Indeed, police records show the defendants were not drug-ring leaders,
as the Seattle Times suggested by calling them "some of the... most
prolific sellers of crack cocaine," but unsophisticated addicts. One
undercover officer-who repeatedly told the suspect, "Again, I am not
the police"-reported that the suspect "continually asked me if he
could have 'just one hit' from me." The man was arrested for 0.4 grams
of crack and had no money on his person.

Based on officers' descriptions, seven of the suspects are black, five
are Hispanic, two are white (although one of those may actually have
been Hispanic, based on name), and one is Native American.

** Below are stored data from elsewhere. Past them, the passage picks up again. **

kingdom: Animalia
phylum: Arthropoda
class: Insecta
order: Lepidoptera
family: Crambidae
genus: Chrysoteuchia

Chasms in racial disparity are typical of Seattle buy busts, historically
speaking. While drug sellers are usually white, even in open-air markets,
police disproportionately bust nonwhite suspects. Katherine Beckett, a
researcher at the University of Washington, and three other researchers
concluded in a 2005 study on drug arrests in Seattle: "This
overrepresentation primarily results from law enforcement's focus on crack
users, and especially on black and Latino crack users." They added: "We find
that law enforcement's focus on crack users does not appear to be a function
of the frequency with which crack is exchanged, the concentration of crack
transactions exchanges outdoors, or other race-neutral factors." In
addition, Beckett wrote in another report called "Race and Drug Law
Enforcement in Seattle" in 2004: "By contrast, the SPD conducts very few
operations in open-air drug markets where whites, and heroin, predominate."

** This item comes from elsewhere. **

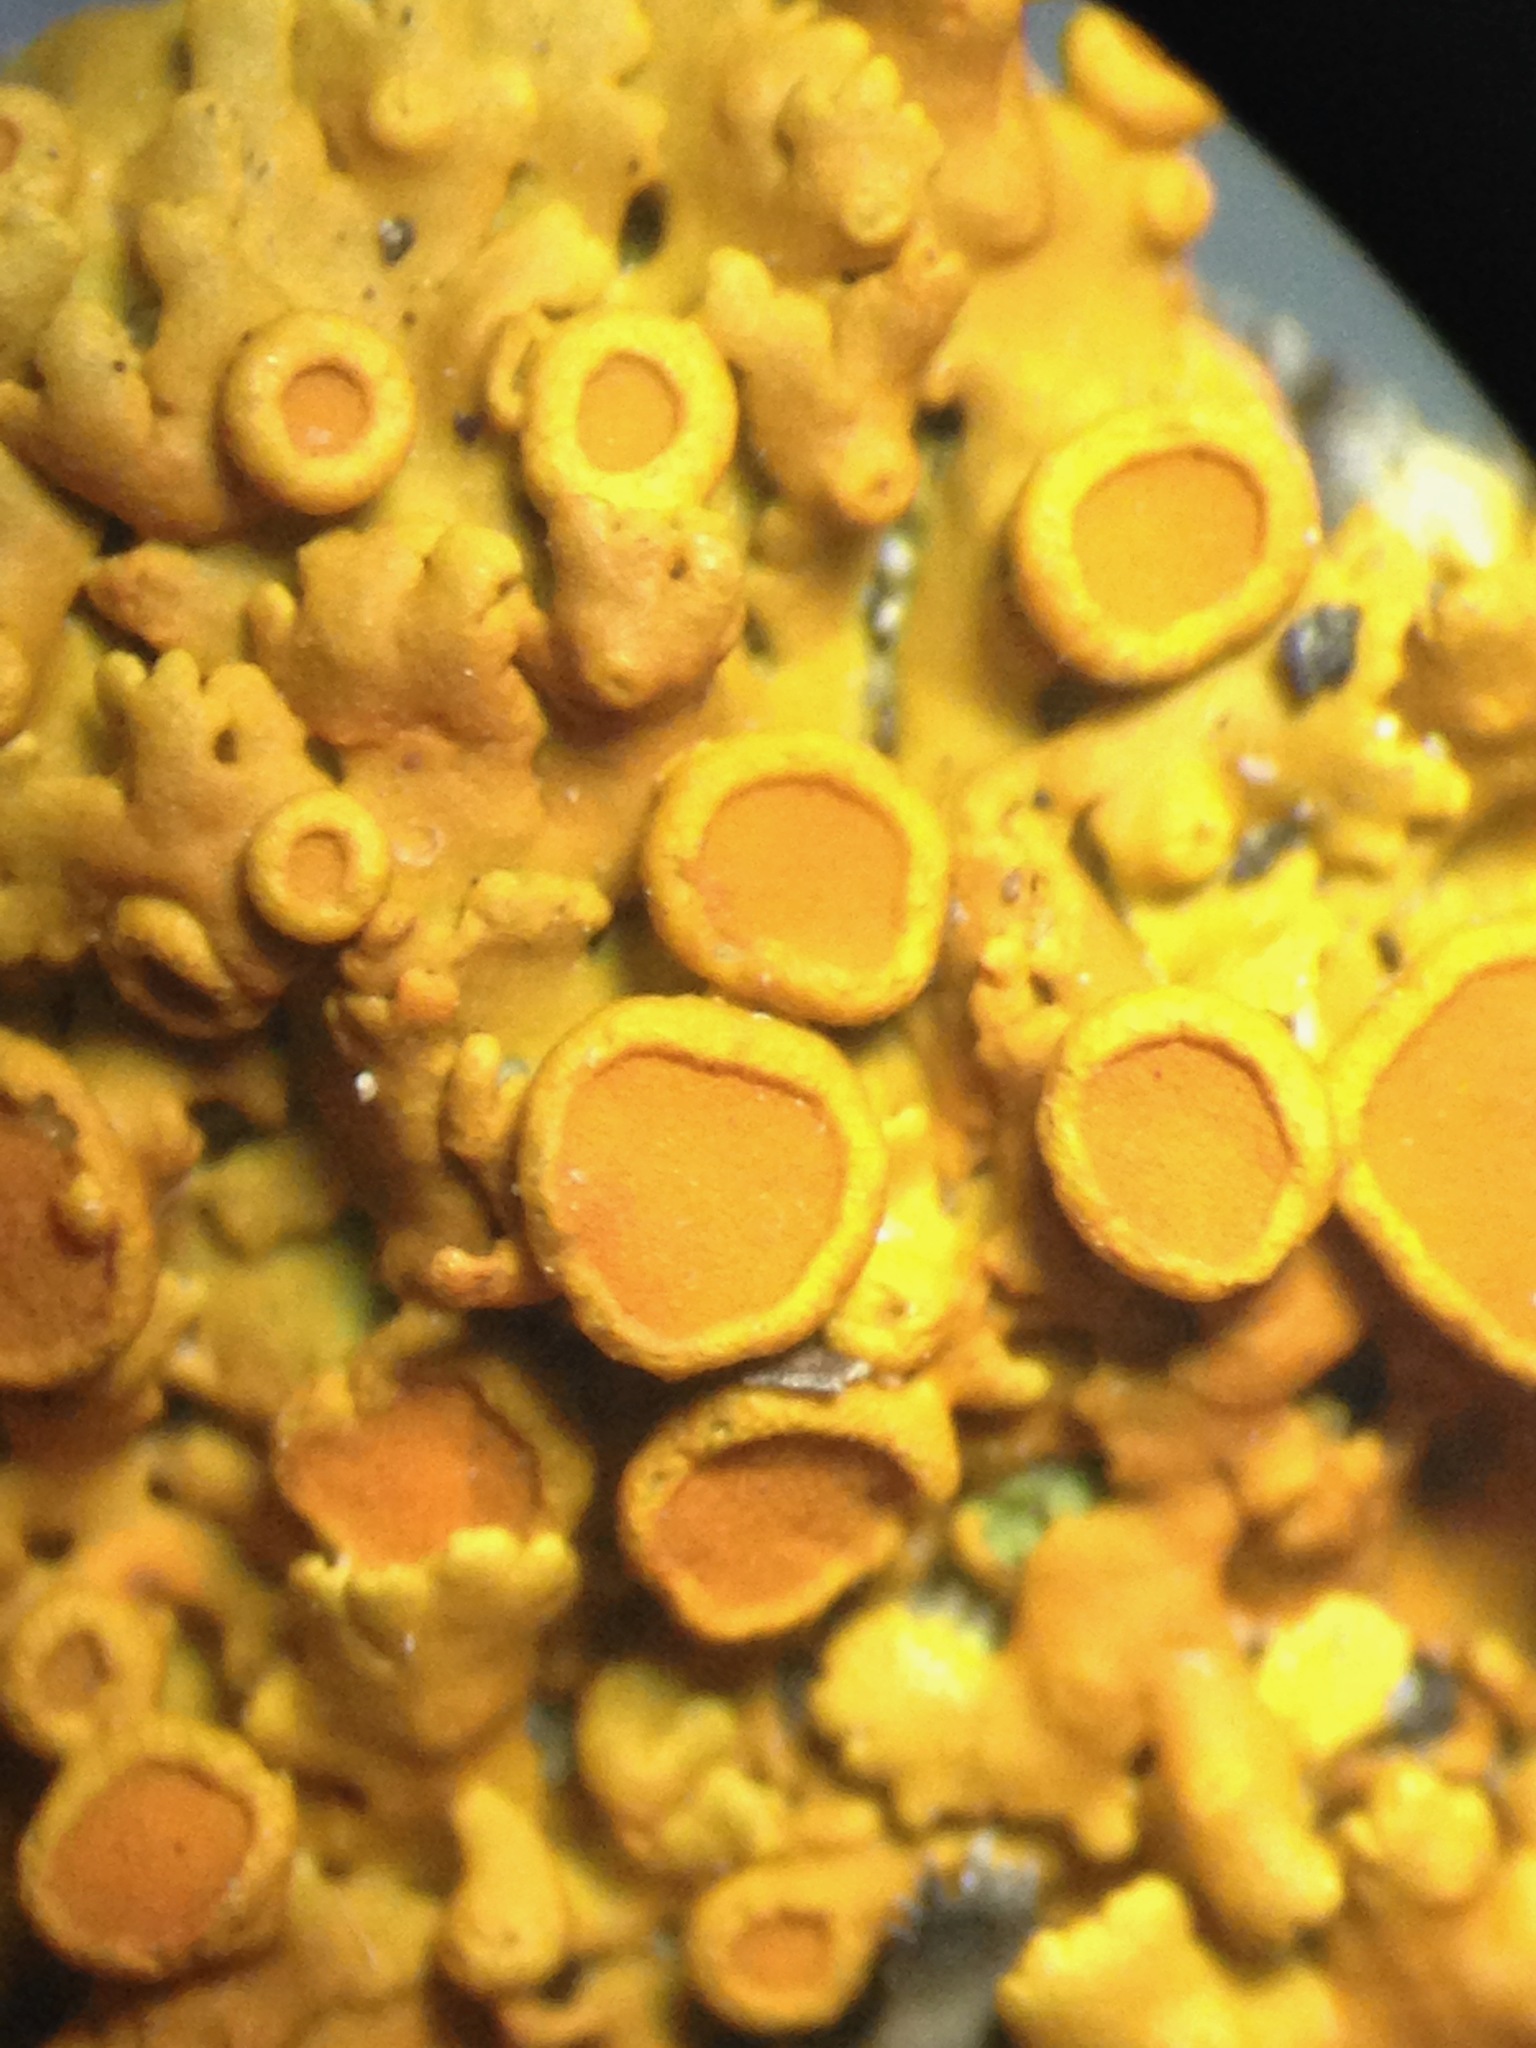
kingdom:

For this sweep, SPD captain Steve Brown said it was a way "to consider
how best to disrupt the mechanism of the market." The Seattle Times
editorial board noted: "To reduce crime and a sense of menace
downtown, busting repeat drug dealers in Pioneer Square could make a
real difference."

But it is unlikely to make any difference. We've been through this
before-to zero effect. The SPD conducted a major drug bust in April
2009, netting 30 people. SPD declared on its website: "Belltown Drug
Ring Smashed by Seattle PD." Three weeks later, the Seattle Times
talked to a neighborhood leader who said the "regulars" were already
back.

"In the short term, I think it indicates a message to those openly
dealing that there are going to be some immediate consequences," says
Ian Goodhew, deputy chief of staff for the King County Prosecuting
Attorney's Office. "Does that mean that they won't be replaced with
others? No," he says. "They will be back."

"Typically, there is no long-term impact," says Daugaard. "The basic
law of supply and demand drives other sellers into the same territory,
which has been established as a site to purchase narcotics." The
handful of arrests, she says, "are a drop in an ocean."

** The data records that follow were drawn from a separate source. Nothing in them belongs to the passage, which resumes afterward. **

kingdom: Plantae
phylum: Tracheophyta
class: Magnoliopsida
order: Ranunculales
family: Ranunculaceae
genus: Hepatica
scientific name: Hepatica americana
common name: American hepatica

ACLU of Washington drug-policy director Alison Holcomb adds, "Scooping
up street-level dealers simply creates job opportunities for younger
recruits."

There are other ways to handle open-air drug dealing, including
programs that divert arrestees to treatment, warning suspects that
they'll be arrested if they don't clean up their act, and a host of
social services. (Goodhew, in the prosecutor's office, says that the
drug--market sweeps are a piece of that puzzle.) No one realistically
expects drug busts to stop-crack is illegal, and people don't want to
live in neighborhoods overrun with crack dealers. But the Seattle
Times' coverage sounds like the deluded propaganda from the 1980s that
suggested that we could eradicate drugs through an ever-escalating
drug war.

Why does the Seattle Times routinely hail the enforcement and leave
out the rest of the story in its coverage?

"It seems obvious to me that there are other questions to be asked,
and King County is rich in expertise in this area," says Daugaard.
"One would hope that reporters would avail themselves to those resources."

Two Seattle Times editors, the reporter Sara Jean Green, the SPD, and
community groups in Pioneer Square (who had complained about the
dealers) did not respond to repeated requests for comment.